GIVEN RECORDS:

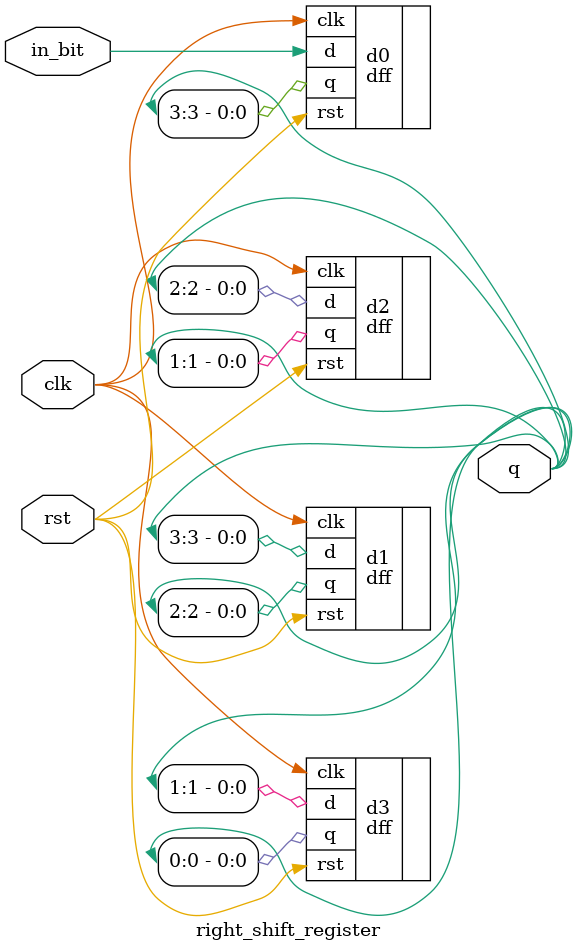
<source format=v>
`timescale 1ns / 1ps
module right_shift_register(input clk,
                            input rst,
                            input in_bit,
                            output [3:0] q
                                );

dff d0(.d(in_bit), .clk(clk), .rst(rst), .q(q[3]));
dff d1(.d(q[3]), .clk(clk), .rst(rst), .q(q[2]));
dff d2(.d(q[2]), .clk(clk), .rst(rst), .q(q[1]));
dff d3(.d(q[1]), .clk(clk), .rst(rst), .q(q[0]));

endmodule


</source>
* * *
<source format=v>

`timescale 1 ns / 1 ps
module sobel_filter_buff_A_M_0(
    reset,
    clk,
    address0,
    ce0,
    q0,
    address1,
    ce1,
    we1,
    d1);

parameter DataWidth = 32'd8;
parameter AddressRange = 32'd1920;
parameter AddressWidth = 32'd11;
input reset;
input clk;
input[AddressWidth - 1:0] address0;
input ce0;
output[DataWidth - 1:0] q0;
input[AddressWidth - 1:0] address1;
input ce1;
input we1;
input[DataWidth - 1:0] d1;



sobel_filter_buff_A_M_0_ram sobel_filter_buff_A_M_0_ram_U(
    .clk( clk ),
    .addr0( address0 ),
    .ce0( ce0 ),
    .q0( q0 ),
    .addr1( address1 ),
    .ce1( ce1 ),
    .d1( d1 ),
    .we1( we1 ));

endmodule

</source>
* * *
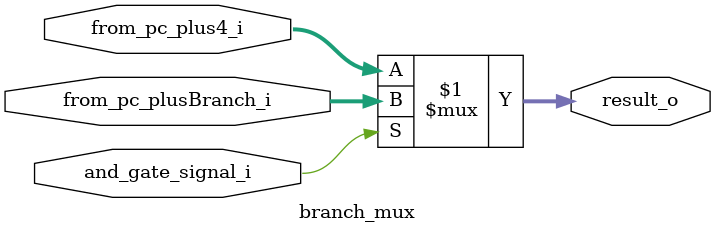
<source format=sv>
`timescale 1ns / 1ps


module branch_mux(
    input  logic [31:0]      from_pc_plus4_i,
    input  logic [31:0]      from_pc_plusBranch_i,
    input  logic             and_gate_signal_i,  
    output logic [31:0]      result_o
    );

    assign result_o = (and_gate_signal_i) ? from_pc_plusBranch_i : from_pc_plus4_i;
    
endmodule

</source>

REQUIRED ACTION: Pull every line containing "output" out of the entries.

SOLUTION BELOW:
                            output [3:0] q
output[DataWidth - 1:0] q0;
    output logic [31:0]      result_o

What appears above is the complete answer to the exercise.